A key barrier identified within the inner context was school district bureaucracy. Previous studies have also identified how bureaucratic factors, such as lack of supported staff time to support implementation and/or lack of funding and prioritizing by school administration, are barriers to implementing new school-based policies and health promotion programs [34, 35]. As demonstrated in the case studies, the role of the program coordinator provided crucial oversight and structure for the program, and without funding for this full-time dedicated coordinator position, the referral systems may not have been successfully implemented. Therefore, given that funding is often challenging to secure and hiring new staff is not always feasible, it is recommended that LEA take advantage of already formalized organizational structures, staffing, and workflows where possible.

Limitations

This study has several limitations to report. First, since we selected only two LEA for inclusion in these case studies, findings may not be generalizable to all LEA throughout the U.S. Also, the interviewees were selected via snowball sampling methods, and therefore, sampling bias may be an issue as the program coordinators may have nominated interviewees who they know well and with whom they have similar traits and characteristics. Another limitation was that the interview guide was developed using 20 selected CFIR constructs, without assessing for all of the CFIR constructs, which could have limited our findings. However, we found that interviewees still provided data related to constructs in addition to the pre-selected 20. Lastly, the perceptions of students, who were the beneficiaries of the referral system, were not explored. Thus, there are likely additional important experiences and perceptions of the referral system not captured by the current study.

============

* The task *
Transcribe the passage on school-based referral systems word for word, everything from "A key barrier" down to "workflows where possible.".

* Dataset extract *
============

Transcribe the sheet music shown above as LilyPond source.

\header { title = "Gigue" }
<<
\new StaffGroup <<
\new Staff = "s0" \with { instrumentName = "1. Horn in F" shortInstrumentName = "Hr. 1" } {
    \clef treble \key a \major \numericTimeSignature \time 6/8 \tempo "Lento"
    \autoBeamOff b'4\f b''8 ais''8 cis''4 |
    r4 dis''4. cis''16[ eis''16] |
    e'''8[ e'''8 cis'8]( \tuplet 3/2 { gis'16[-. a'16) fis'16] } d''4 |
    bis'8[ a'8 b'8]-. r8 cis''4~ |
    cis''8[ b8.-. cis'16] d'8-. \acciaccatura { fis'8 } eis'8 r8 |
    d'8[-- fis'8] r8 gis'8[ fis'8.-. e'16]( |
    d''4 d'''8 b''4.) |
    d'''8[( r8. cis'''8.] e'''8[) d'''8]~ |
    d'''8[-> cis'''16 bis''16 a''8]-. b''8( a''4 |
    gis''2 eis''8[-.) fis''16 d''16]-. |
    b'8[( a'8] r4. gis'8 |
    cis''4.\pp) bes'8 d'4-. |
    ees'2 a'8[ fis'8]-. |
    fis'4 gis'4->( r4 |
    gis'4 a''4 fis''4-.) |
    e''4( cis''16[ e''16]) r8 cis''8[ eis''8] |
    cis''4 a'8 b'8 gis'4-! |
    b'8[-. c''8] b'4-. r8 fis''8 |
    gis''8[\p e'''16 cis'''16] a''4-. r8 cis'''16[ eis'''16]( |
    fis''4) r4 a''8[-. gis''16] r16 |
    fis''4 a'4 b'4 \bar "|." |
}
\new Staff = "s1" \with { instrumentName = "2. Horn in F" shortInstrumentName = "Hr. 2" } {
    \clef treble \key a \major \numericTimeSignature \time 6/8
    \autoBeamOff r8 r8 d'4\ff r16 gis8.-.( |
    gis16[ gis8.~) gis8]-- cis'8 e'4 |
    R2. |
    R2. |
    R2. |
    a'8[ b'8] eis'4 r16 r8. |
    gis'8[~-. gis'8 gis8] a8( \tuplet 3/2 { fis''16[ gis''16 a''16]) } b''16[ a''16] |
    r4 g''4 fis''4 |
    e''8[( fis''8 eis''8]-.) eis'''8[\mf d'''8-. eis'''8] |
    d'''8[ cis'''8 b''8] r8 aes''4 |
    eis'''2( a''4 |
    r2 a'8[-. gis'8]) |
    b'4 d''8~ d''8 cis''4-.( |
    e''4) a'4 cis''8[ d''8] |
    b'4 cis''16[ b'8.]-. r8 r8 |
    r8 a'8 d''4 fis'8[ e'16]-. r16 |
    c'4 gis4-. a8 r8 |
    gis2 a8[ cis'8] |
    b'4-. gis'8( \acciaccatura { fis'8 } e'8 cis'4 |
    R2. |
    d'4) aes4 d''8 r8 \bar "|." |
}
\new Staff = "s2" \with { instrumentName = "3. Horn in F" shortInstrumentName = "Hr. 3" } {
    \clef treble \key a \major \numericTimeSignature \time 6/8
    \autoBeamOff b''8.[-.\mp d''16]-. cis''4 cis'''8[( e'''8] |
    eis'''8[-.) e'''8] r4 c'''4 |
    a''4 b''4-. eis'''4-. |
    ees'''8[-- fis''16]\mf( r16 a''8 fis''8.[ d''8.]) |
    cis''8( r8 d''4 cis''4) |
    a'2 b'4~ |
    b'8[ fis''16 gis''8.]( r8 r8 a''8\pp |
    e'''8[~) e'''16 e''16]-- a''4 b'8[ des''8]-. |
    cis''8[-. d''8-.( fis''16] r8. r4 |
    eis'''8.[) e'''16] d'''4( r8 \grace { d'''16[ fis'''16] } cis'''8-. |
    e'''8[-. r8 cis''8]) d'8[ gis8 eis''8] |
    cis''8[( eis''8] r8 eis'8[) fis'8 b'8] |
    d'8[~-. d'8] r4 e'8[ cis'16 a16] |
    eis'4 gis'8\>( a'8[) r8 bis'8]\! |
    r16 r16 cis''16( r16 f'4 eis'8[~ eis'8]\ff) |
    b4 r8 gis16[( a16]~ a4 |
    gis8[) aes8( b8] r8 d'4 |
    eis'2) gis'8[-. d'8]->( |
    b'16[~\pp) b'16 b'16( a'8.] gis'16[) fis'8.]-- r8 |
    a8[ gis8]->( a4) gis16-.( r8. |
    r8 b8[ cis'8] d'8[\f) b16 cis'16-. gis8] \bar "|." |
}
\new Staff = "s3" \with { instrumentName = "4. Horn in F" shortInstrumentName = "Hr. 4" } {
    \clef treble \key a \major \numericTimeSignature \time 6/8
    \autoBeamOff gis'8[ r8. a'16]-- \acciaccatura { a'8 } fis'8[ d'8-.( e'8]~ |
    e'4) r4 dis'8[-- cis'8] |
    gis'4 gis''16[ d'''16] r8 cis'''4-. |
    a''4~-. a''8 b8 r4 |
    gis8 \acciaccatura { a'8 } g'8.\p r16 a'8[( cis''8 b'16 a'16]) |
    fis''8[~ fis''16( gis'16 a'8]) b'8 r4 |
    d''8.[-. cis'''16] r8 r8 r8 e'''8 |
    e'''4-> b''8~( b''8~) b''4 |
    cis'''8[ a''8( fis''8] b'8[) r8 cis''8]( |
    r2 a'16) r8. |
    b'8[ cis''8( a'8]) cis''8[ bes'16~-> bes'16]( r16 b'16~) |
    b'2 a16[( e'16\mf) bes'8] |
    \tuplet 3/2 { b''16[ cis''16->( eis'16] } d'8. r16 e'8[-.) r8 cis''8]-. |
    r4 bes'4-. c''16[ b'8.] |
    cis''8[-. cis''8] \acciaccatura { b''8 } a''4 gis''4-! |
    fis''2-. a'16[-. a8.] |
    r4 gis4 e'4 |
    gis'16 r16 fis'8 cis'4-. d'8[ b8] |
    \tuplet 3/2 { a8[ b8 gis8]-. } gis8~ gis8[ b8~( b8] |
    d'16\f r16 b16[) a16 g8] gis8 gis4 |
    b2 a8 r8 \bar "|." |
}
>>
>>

============

* Task answer *
A key barrier identified within the inner context was school district bureaucracy. Previous studies have also identified how bureaucratic factors, such as lack of supported staff time to support implementation and/or lack of funding and prioritizing by school administration, are barriers to implementing new school-based policies and health promotion programs [34, 35]. As demonstrated in the case studies, the role of the program coordinator provided crucial oversight and structure for the program, and without funding for this full-time dedicated coordinator position, the referral systems may not have been successfully implemented. Therefore, given that funding is often challenging to secure and hiring new staff is not always feasible, it is recommended that LEA take advantage of already formalized organizational structures, staffing, and workflows where possible.